Using simultaneous autoradiography and immunofluorescence we have investigated the functional heterogeneity amongst oligodendrocytes and astrocytes in primary mouse central nervous system (CNS) culture as expressed by differences in their ability to accumulate γ-[ 3H]aminobutyric acid ([ 3H]GABA) and d-[ 3H]aspartate. We have used a range of specific antibodies that identify oligodendrocytes and astrocytes, from precursor to fully mature cells, to address the question of whether all neuroglial cells are capable of expressing this function. Our results showing that A2B5−, 03−, and galactocerebroside-positive cells became heavily labelled with these two neuroactive amino acids, whereas cells expressing the myelin proteins 2′,3′-cyclic nucleotide 3′-phosphohydrolase (CNP) and myelin basic protein (MBP) did not, demonstrate that this capacity is already present in oligodendrocytes at early developmental stages but may not extend to fully mature cells. Astrocytes in culture exhibited a large degree of variability with respect to their ability to transport GABA and d-aspartate. When grown in either serum-containing or serum-free hormone supplemented culture medium two morphologically distinct types of glial fibrillary acidic protein (GFAP)-positive astrocyte were identified, process-bearing and epithelioid.
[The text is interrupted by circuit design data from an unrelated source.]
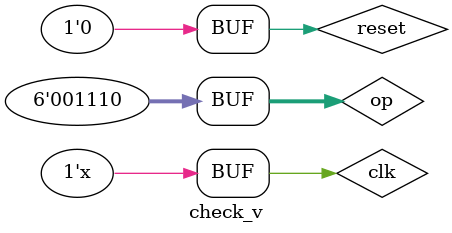
<source format=v>
`timescale 1ns / 1ps


module check_v;

	// Inputs
	reg clk;
	reg reset;
	reg [5:0] op;

	// Outputs
	wire [5:0] state;

	// Instantiate the Unit Under Test (UUT)
	statelogic uut (
		.clk(clk), 
		.reset(reset), 
		.op(op), 
		.state(state)
	);
	always begin
	#10
	clk=~clk;
	end
	
	initial begin
		
		clk = 0;
		reset =1;

		#20;
      reset = 0;
		
		#20;
		op=5'd13;

		#20;
		op=5'd14;
		#20;
		
	end
      
endmodule


</source>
Process-bearing cells became heavily labelled with the amino acids under both growth conditions, whereas, data showed that although epithelioid astrocytes were not, or only lightly, labelled with either amino acid in serum-containing cultures, when grown in serum-free culture medium they became more heavily labelled. Thus the expression, in culture, by epithelioid astrocytes, of one of the functions attributed to these cells is largely dependent on growth conditions.